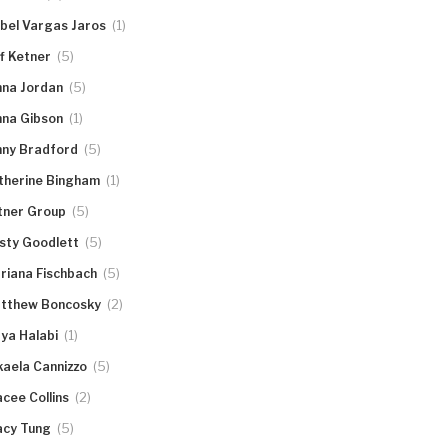
(1)
abel Vargas Jaros
(5)
ff Ketner
(5)
nna Jordan
(1)
nna Gibson
(5)
nny Bradford
(1)
therine Bingham
(5)
tner Group
(5)
rsty Goodlett
(5)
riana Fischbach
(2)
tthew Boncosky
(1)
ya Halabi
(5)
kaela Cannizzo
(2)
acee Collins
(5)
acy Tung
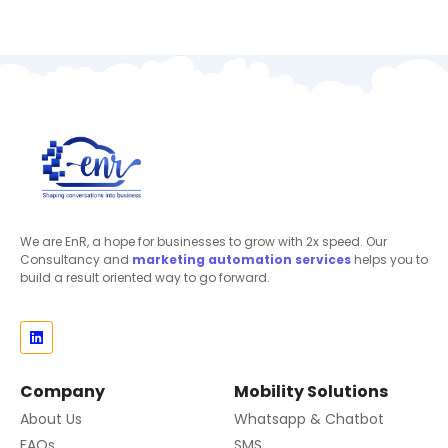
We are EnR, a hope for businesses to grow with 2x speed. Our
Consultancy and
marketing automation
services
helps you to
build a result oriented way to go forward.
Company
Mobility Solutions
About Us
Whatsapp & Chatbot
FAQs
SMS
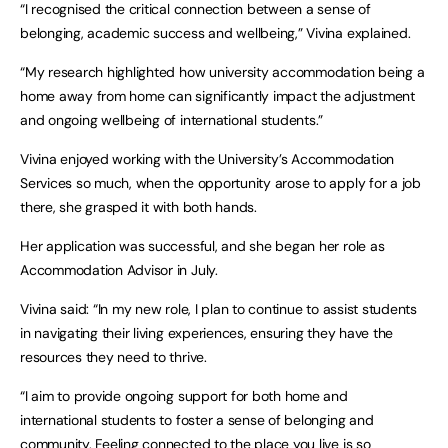
“I recognised the critical connection between a sense of
belonging, academic success and wellbeing,” Vivina explained.
“My research highlighted how university accommodation being a
home away from home can significantly impact the adjustment
and ongoing wellbeing of international students.”
Vivina enjoyed working with the University’s Accommodation
Services so much, when the opportunity arose to apply for a job
there, she grasped it with both hands.
Her application was successful, and she began her role as
Accommodation Advisor in July.
Vivina said: “In my new role, I plan to continue to assist students
in navigating their living experiences, ensuring they have the
resources they need to thrive.
“I aim to provide ongoing support for both home and
international students to foster a sense of belonging and
community. Feeling connected to the place you live is so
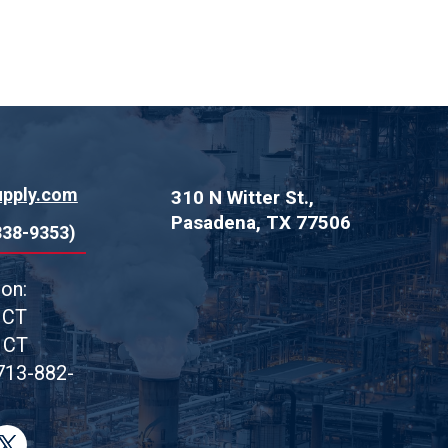
upply.com
310 N Witter St.,
Pasadena, TX 77506
838-9353)
on:
 CT
 CT
713-882-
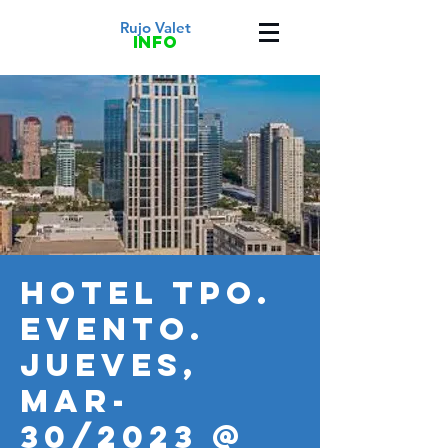
Rujo Valet
info
HOTEL TPO.
Evento.
JUEVES,
MAR-
30/2023 @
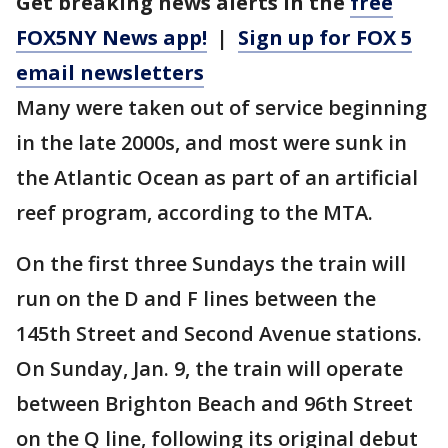
Get breaking news alerts in the
free
FOX5NY News app!
|
Sign up for FOX 5
email newsletters
Many were taken out of service beginning
in the late 2000s, and most were sunk in
the Atlantic Ocean as part of an artificial
reef program, according to the MTA.
On the first three Sundays the train will
run on the D and F lines between the
145th Street and Second Avenue stations.
On Sunday, Jan. 9, the train will operate
between Brighton Beach and 96th Street
on the Q line, following its original debut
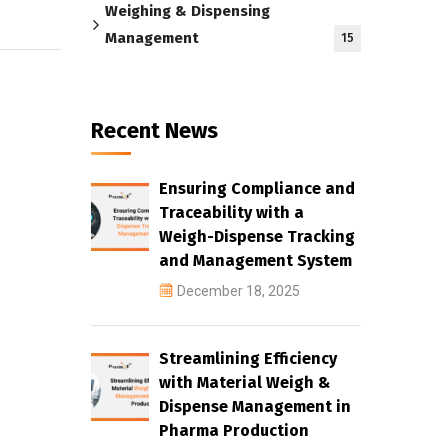
Weighing & Dispensing
Management
15
Recent News
Ensuring Compliance and
Traceability with a
Weigh-Dispense Tracking
and Management System
December 18, 2025
Streamlining Efficiency
with Material Weigh &
Dispense Management in
Pharma Production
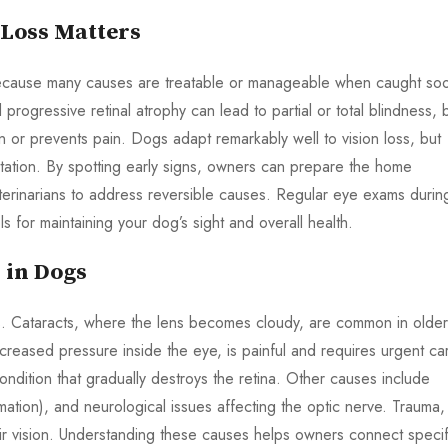
 Loss Matters
al because many causes are treatable or manageable when caught so
rogressive retinal atrophy can lead to partial or total blindness, 
on or prevents pain. Dogs adapt remarkably well to vision loss, but
tation. By spotting early signs, owners can prepare the home
eterinarians to address reversible causes. Regular eye exams durin
ls for maintaining your dog’s sight and overall health.
 in Dogs
gs. Cataracts, where the lens becomes cloudy, are common in older
reased pressure inside the eye, is painful and requires urgent ca
ndition that gradually destroys the retina. Other causes include
mmation), and neurological issues affecting the optic nerve. Trauma,
air vision. Understanding these causes helps owners connect specif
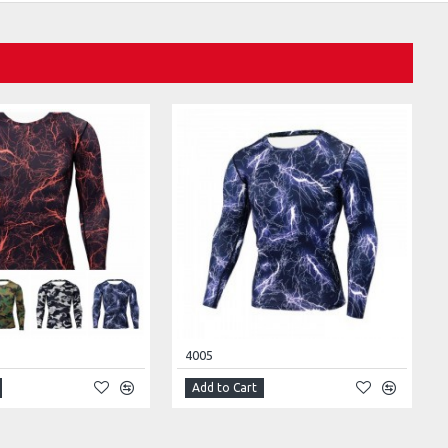
4005
Add to Cart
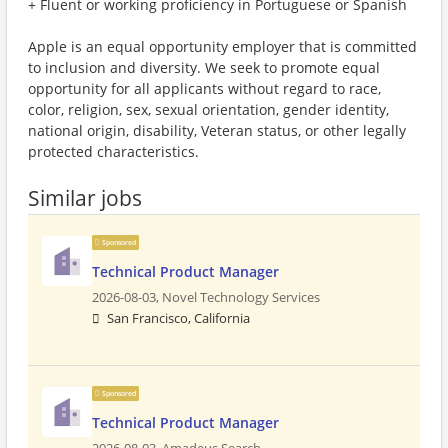
+ Fluent or working proficiency in Portuguese or Spanish
Apple is an equal opportunity employer that is committed
to inclusion and diversity. We seek to promote equal
opportunity for all applicants without regard to race,
color, religion, sex, sexual orientation, gender identity,
national origin, disability, Veteran status, or other legally
protected characteristics.
Similar jobs
Sponsored
Technical Product Manager
2026-08-03,
Novel Technology Services
San Francisco, California
Sponsored
Technical Product Manager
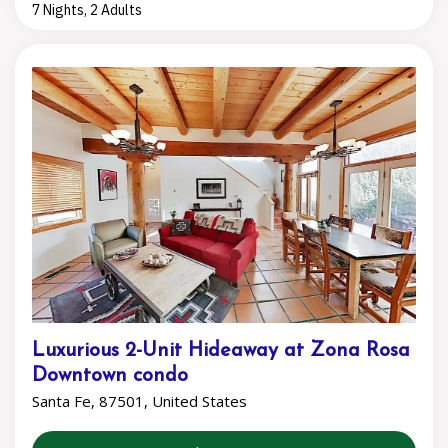
7 Nights, 2 Adults
Luxurious 2-Unit Hideaway at Zona Rosa
Downtown condo
Santa Fe, 87501, United States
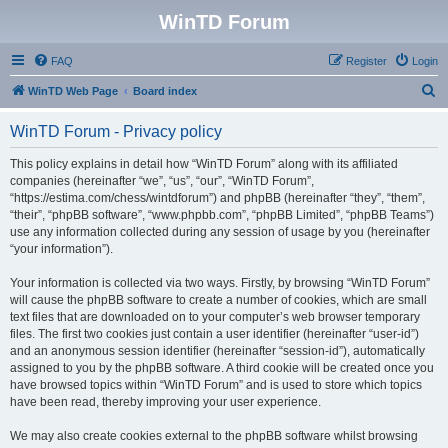
WinTD Forum
FAQ
Register
Login
S
WinTD Web Page
Board index
e
WinTD Forum - Privacy policy
a
r
This policy explains in detail how “WinTD Forum” along with its affiliated
companies (hereinafter “we”, “us”, “our”, “WinTD Forum”,
c
“https://estima.com/chess/wintdforum”) and phpBB (hereinafter “they”, “them”,
h
“their”, “phpBB software”, “www.phpbb.com”, “phpBB Limited”, “phpBB Teams”)
use any information collected during any session of usage by you (hereinafter
“your information”).
Your information is collected via two ways. Firstly, by browsing “WinTD Forum”
will cause the phpBB software to create a number of cookies, which are small
text files that are downloaded on to your computer’s web browser temporary
files. The first two cookies just contain a user identifier (hereinafter “user-id”)
and an anonymous session identifier (hereinafter “session-id”), automatically
assigned to you by the phpBB software. A third cookie will be created once you
have browsed topics within “WinTD Forum” and is used to store which topics
have been read, thereby improving your user experience.
We may also create cookies external to the phpBB software whilst browsing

++++

INSTRUCTION: Revise the text read from the records above by replacing "Accommodation Advisor" with "Housing Advisor" and keeping every other line the same. Leave the pictures out of your answer.

TASK RESULT:
(1)
abel Vargas Jaros
(5)
ff Ketner
(5)
nna Jordan
(1)
nna Gibson
(5)
nny Bradford
(1)
therine Bingham
(5)
tner Group
(5)
rsty Goodlett
(5)
riana Fischbach
(2)
tthew Boncosky
(1)
ya Halabi
(5)
kaela Cannizzo
(2)
acee Collins
(5)
acy Tung
We are EnR, a hope for businesses to grow with 2x speed. Our
Consultancy and
marketing automation
services
helps you to
build a result oriented way to go forward.
Company
Mobility Solutions
About Us
Whatsapp & Chatbot
FAQs
SMS
“I recognised the critical connection between a sense of
belonging, academic success and wellbeing,” Vivina explained.
“My research highlighted how university accommodation being a
home away from home can significantly impact the adjustment
and ongoing wellbeing of international students.”
Vivina enjoyed working with the University’s Accommodation
Services so much, when the opportunity arose to apply for a job
there, she grasped it with both hands.
Her application was successful, and she began her role as
Housing Advisor in July.
Vivina said: “In my new role, I plan to continue to assist students
in navigating their living experiences, ensuring they have the
resources they need to thrive.
“I aim to provide ongoing support for both home and
international students to foster a sense of belonging and
community. Feeling connected to the place you live is so
upply.com
310 N Witter St.,
Pasadena, TX 77506
838-9353)
on:
 CT
 CT
713-882-
Rujo Valet
info
HOTEL TPO.
Evento.
JUEVES,
MAR-
30/2023 @
Get breaking news alerts in the
free
FOX5NY News app!
|
Sign up for FOX 5
email newsletters
Many were taken out of service beginning
in the late 2000s, and most were sunk in
the Atlantic Ocean as part of an artificial
reef program, according to the MTA.
On the first three Sundays the train will
run on the D and F lines between the
145th Street and Second Avenue stations.
On Sunday, Jan. 9, the train will operate
between Brighton Beach and 96th Street
on the Q line, following its original debut
Weighing & Dispensing
Management
15
Recent News
Ensuring Compliance and
Traceability with a
Weigh-Dispense Tracking
and Management System
December 18, 2025
Streamlining Efficiency
with Material Weigh &
Dispense Management in
Pharma Production
 Loss Matters
al because many causes are treatable or manageable when caught so
rogressive retinal atrophy can lead to partial or total blindness, 
on or prevents pain. Dogs adapt remarkably well to vision loss, but
tation. By spotting early signs, owners can prepare the home
eterinarians to address reversible causes. Regular eye exams durin
ls for maintaining your dog’s sight and overall health.
 in Dogs
gs. Cataracts, where the lens becomes cloudy, are common in older
reased pressure inside the eye, is painful and requires urgent ca
ndition that gradually destroys the retina. Other causes include
mmation), and neurological issues affecting the optic nerve. Trauma,
air vision. Understanding these causes helps owners connect specif
4005
Add to Cart
+ Fluent or working proficiency in Portuguese or Spanish
Apple is an equal opportunity employer that is committed
to inclusion and diversity. We seek to promote equal
opportunity for all applicants without regard to race,
color, religion, sex, sexual orientation, gender identity,
national origin, disability, Veteran status, or other legally
protected characteristics.
Similar jobs
Sponsored
Technical Product Manager
2026-08-03,
Novel Technology Services
San Francisco, California
Sponsored
Technical Product Manager
7 Nights, 2 Adults
Luxurious 2-Unit Hideaway at Zona Rosa
Downtown condo
Santa Fe, 87501, United States
WinTD Forum
FAQ
Register
Login
S
WinTD Web Page
Board index
e
WinTD Forum - Privacy policy
a
r
This policy explains in detail how “WinTD Forum” along with its affiliated
companies (hereinafter “we”, “us”, “our”, “WinTD Forum”,
c
“https://estima.com/chess/wintdforum”) and phpBB (hereinafter “they”, “them”,
h
“their”, “phpBB software”, “www.phpbb.com”, “phpBB Limited”, “phpBB Teams”)
use any information collected during any session of usage by you (hereinafter
“your information”).
Your information is collected via two ways. Firstly, by browsing “WinTD Forum”
will cause the phpBB software to create a number of cookies, which are small
text files that are downloaded on to your computer’s web browser temporary
files. The first two cookies just contain a user identifier (hereinafter “user-id”)
and an anonymous session identifier (hereinafter “session-id”), automatically
assigned to you by the phpBB software. A third cookie will be created once you
have browsed topics within “WinTD Forum” and is used to store which topics
have been read, thereby improving your user experience.
We may also create cookies external to the phpBB software whilst browsing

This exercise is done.